All nice and good when it is possible to sell books, consulting services or hide the software behind a SaaS pay-wall that helps to pay the bills, which is absolutely not the case for desktop software unless it is web based applications behind that pay-wall.

Thus preventing any kind of long term business model targeting the GNU/Linux desktop.

Which is yet another reason why many rather target app stores nowadays.



Where is this bitterness and hostility coming from? How do you know what kind of user I am, and what kinds of works I may or may not be personally responsible for within the free software community?

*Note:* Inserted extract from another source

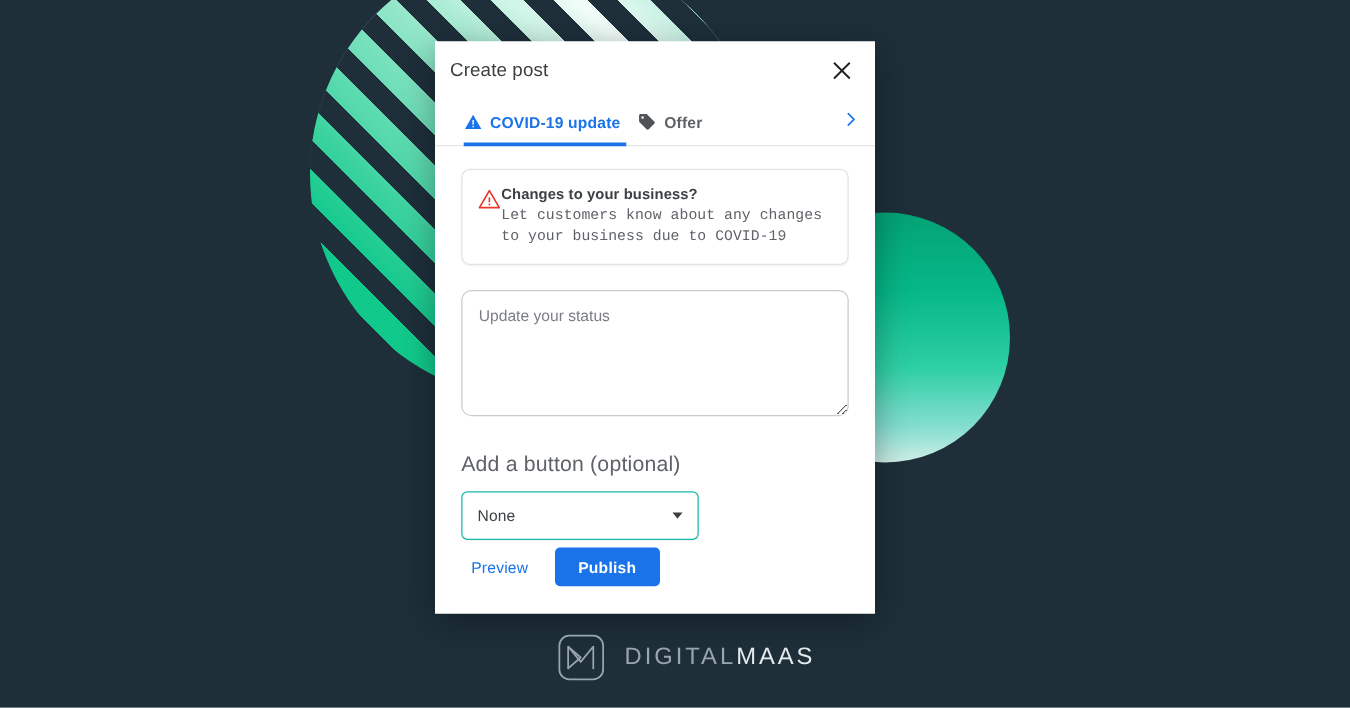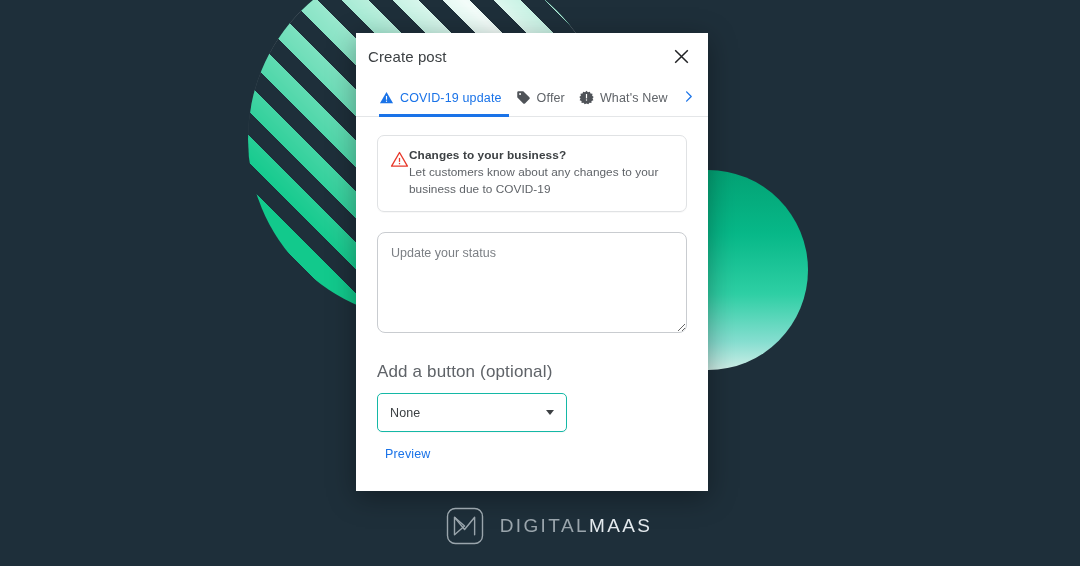"Create post" #modal { left: 356px -> 348px }
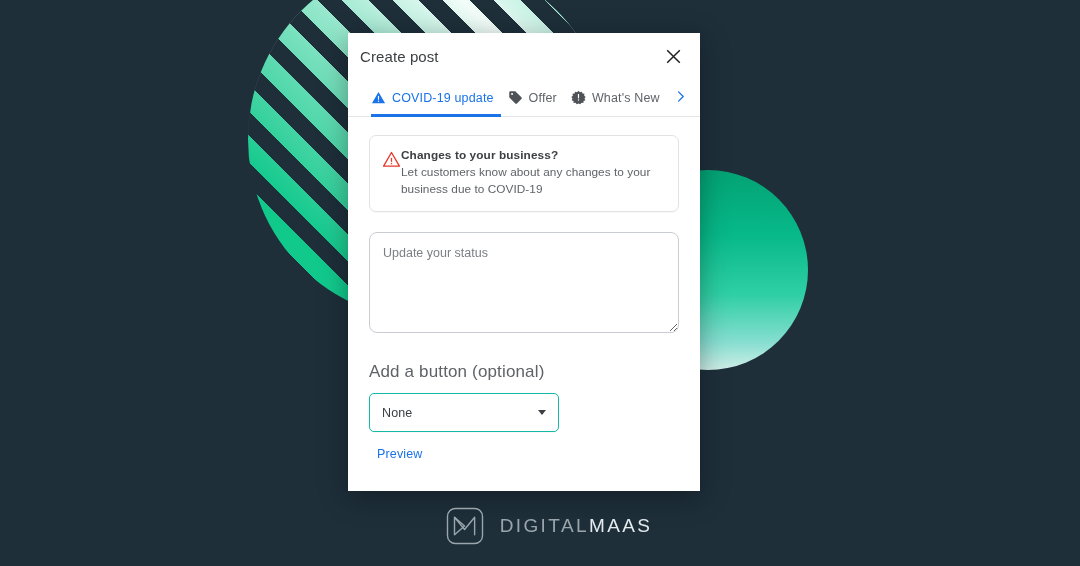"COVID-19 update" .tab-label { font-weight: none -> bold }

I happen to know the struggle you speak of first-hand. I paid my bills early on in my journey by teaching courses related to the subject matter my project touched upon. Free software has _no opinions_ on the adequate income model for developers who involve themselves in its world. The beauty of free software is that it is agnostic to your kind of ethics-mongering, which is why I have chosen to be so intimately involved in it myself.

We all need to make a living, and I don't have any presumptions over how someone chooses to do it. However, I think you would be better to not force your particular difficulties and decisions on this front on the entire GNU/Linux user base.


Why should one feel entitled to use software legally available for free? Do you feel guilty for using HN without paying YC for it? What a weird concept.

Yes, there's a lack of money in Free Software. Yes, there are consequences from that, like the abandonment of certain projects. That doesn't mean non-paying users are somehow guilty of something, that's a poisonous attitude.